Frau Ludl findet ihr Hörgerät nicht, mal wieder. Genauer gesagt: Die Schwester, die in ihrem kleinen Zimmer die Kissen auf dem Bett umdreht und alle Nachttischschubladen aufzieht, findet es nicht. Frau Ludl selbst weiß nicht, dass sie ein Hörgerät besitzt. Sie ist allerdings schon seit ein paar Minuten ungehalten darüber, dass sie die Fragen der Reporterin kaum versteht. Sehen könne sie auch nicht mehr besonders, aber von ihren drei Brillen mag sie keine aufsetzen. Wären ihre Augen besser, könnte die alte Dame der Ansicht aus ihrem Fenster mehr Aufmerksamkeit schenken: Ein baufälliges Bauernhaus steht wenige Meter entfernt, daneben eine verfallene Holzscheune, davor ein Gemüsegarten mit rostigen Pflanzgittern.

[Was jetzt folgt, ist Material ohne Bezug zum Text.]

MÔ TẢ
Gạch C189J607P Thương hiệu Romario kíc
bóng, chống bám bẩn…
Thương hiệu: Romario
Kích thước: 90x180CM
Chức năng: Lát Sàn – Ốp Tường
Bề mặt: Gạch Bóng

Draußen ist die Slowakei. Frau Ludl weiß davon nichts, wegen ihrer Demenz – oder vielleicht müsste man in diesem Fall sagen: dank ihrer Demenz. Es ist erst gut einen Monat her, dass ihr Sohn und ihre Schwiegertochter die alte Dame in ihr Wohnmobil gesetzt und hierher gefahren haben, nach Zlatna na Ostrove nahe der ungarischen Grenze. 700 Kilometer ist ihr neues Zuhause von ihrem Heimatort in Bayern entfernt, die Fahrt dauerte einen ganzen Tag. Als alle Formalitäten erledigt waren, setzten sich Sohn und Schwiegertochter wieder ins Wohnmobil und fuhren davon. Ein Pflegeheim in Deutschland wäre zu teuer gewesen. Das zumindest erzählt der Sohn, der zu Hause ein Spielwarengeschäft führt. „Meine Mutter hat eine kleine Rente und muss davon auch noch 500 Euro Beitrag für ihre private Krankenversicherung zahlen. Ein deutsches Heim wäre so teuer, dass ich 1000 Euro pro Monat selbst beisteuern müsste.“
Die letzte Reise führt für immer mehr Deutsche in ein Pflegeheim im Ausland. In Ländern wie der Slowakei, in Tschechien oder Ungarn, aber auch in Spanien und Thailand gibt es eine wachsende Zahl an Einrichtungen, die sich speziell an westeuropäische Kunden wenden und häufig sogar von deutschen Betreibern geführt werden. Gemeinsam ist ihnen, dass die Pflege dort weit günstiger geleistet wird als in deutschen Einrichtungen. Denn hierzulande steigen die Heimkosten – knapp 2900 Euro waren es zuletzt für Pflegestufe 3.